🤖 AI Summary
Small language models suffer from limited performance, poor robustness, and insufficient adaptability, while existing knowledge distillation methods—such as static distillation, RLHF, and introspection—struggle to enable sustained improvement. To address this, we propose a multi-agent debate-driven lightweight knowledge distillation framework. Our approach introduces two key innovations: (1) a student–teacher multi-round collaborative debate mechanism that generates actionable error analyses and strategy-correction feedback; and (2) tree-structured direct preference optimization (T-DPO), which models debate logs as hierarchical decision paths to enhance feedback utilization efficiency and generalization. Evaluated across multiple NLP benchmarks, our method significantly improves accuracy, robustness, and generalization of small models—consistently outperforming static distillation, RLHF, and introspection baselines. These results demonstrate the effectiveness of efficient knowledge transfer under resource-constrained settings.
📝 Abstract
Large Language Models (LLMs) continue to set new standards in knowledge-intensive and complex reasoning tasks, yet their high computational demands limit widespread adoption. While distilling large models into smaller ones offers a sustainable solution, current techniques--such as static knowledge distillation, resource-intensive reinforcement learning from human feedback, or limited self-reflection--struggle to yield substantial and lasting performance gains.

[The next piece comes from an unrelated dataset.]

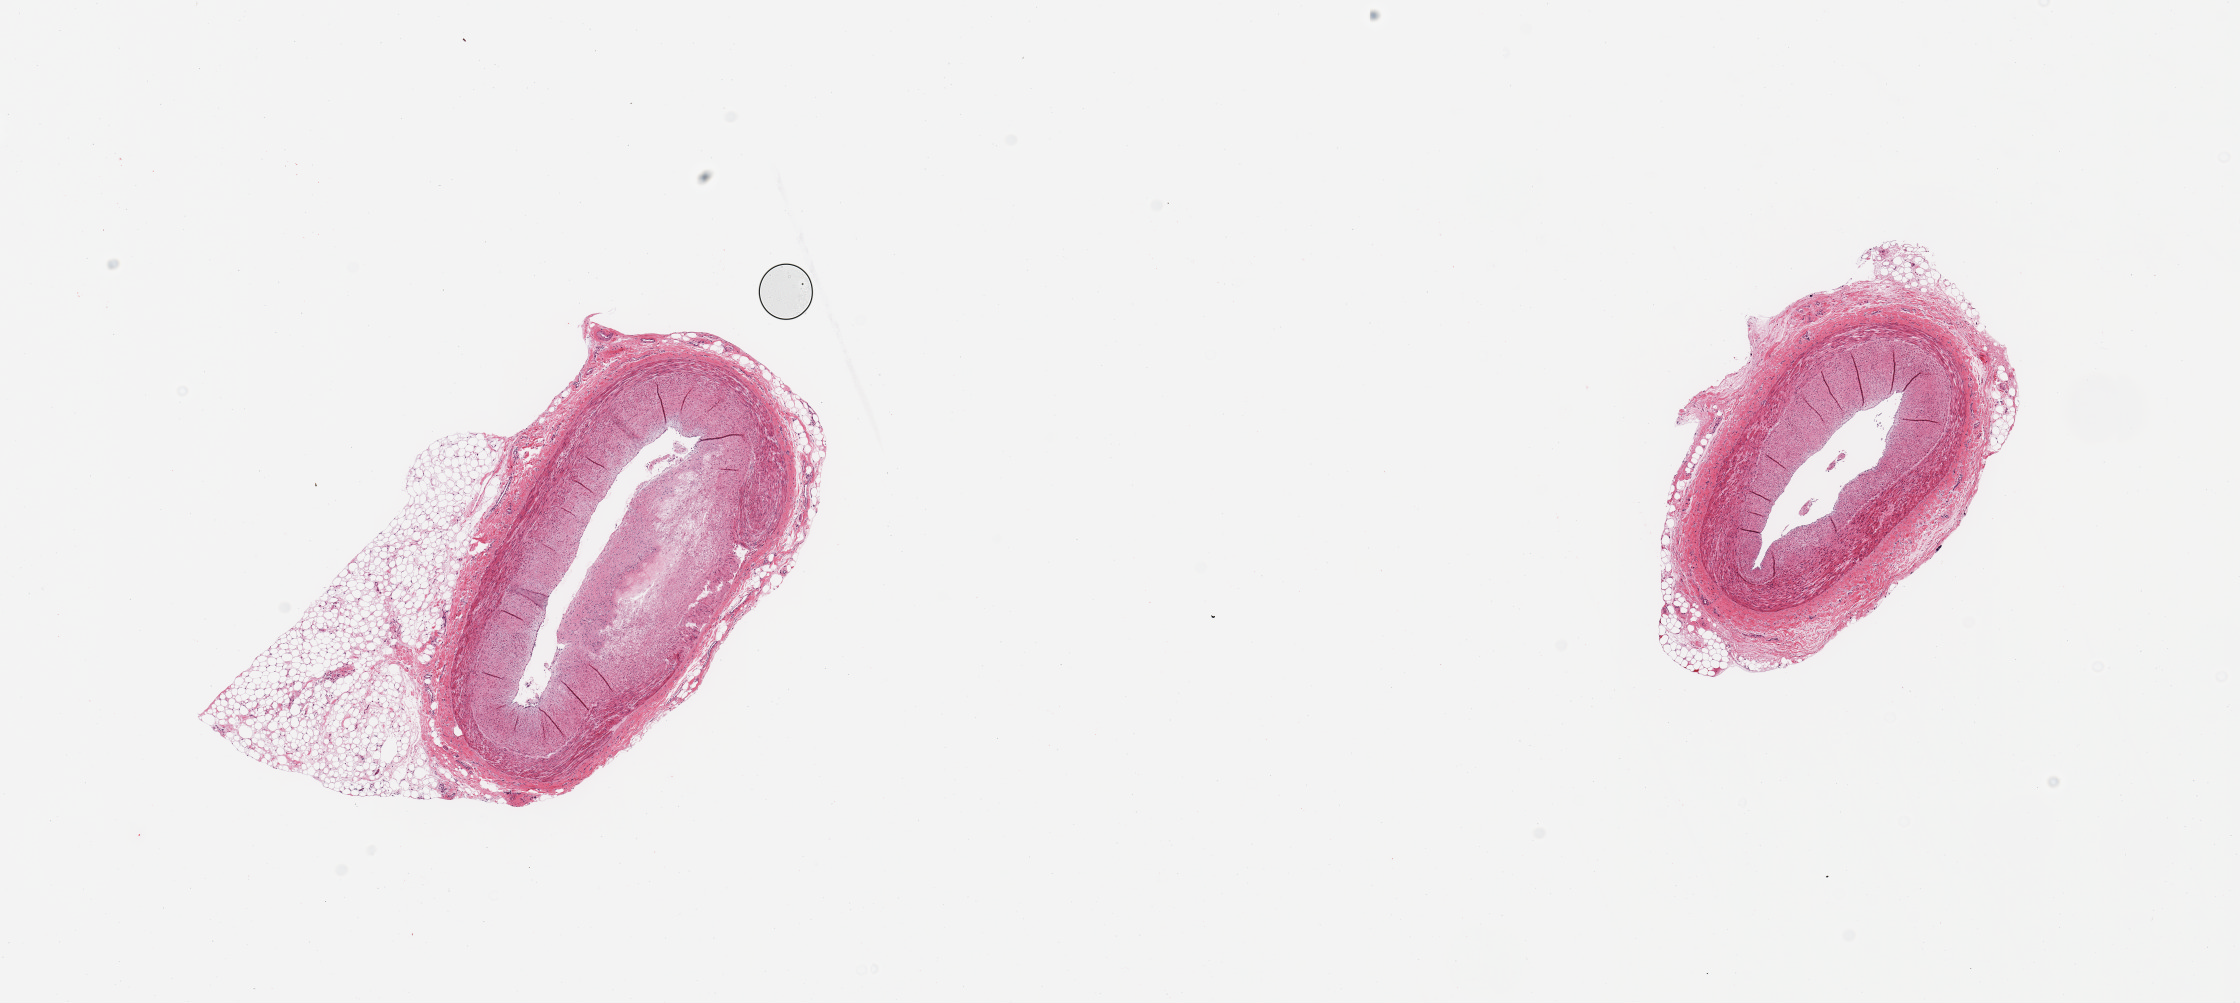
Whole-slide image, hematoxylin and eosin (H&E) stain, a low-resolution overview of the entire scanned area, about 17.7 x 7.9 mm (slide scanned at 20x); PAXgene-fixed, paraffin-embedded tissue; sampled site (target tissue): coronary artery; donor tissue sample. Donor: female.
Review note (as recorded): 2 pieces; moderately occlusive fibroatheromatous plaque; 1 piece has 40% untrimmed external adipose content.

In this paper, we present a novel Debate and Reflect (D&R) framework that orchestrates multi-turn debates between smaller models and stronger teacher models, eliciting actionable feedback (e.g., error analysis, corrective strategies) to guide student models. Further, we introduce Tree-structured Direct Preference Optimization (T-DPO) to efficiently leverage these debate logs, organizing interactions into a hierarchical format for effective training. Empirical evaluations across diverse NLP benchmarks demonstrate that our approach significantly improves smaller-model accuracy, robustness, and generalization, outperforming conventional baselines by a large margin.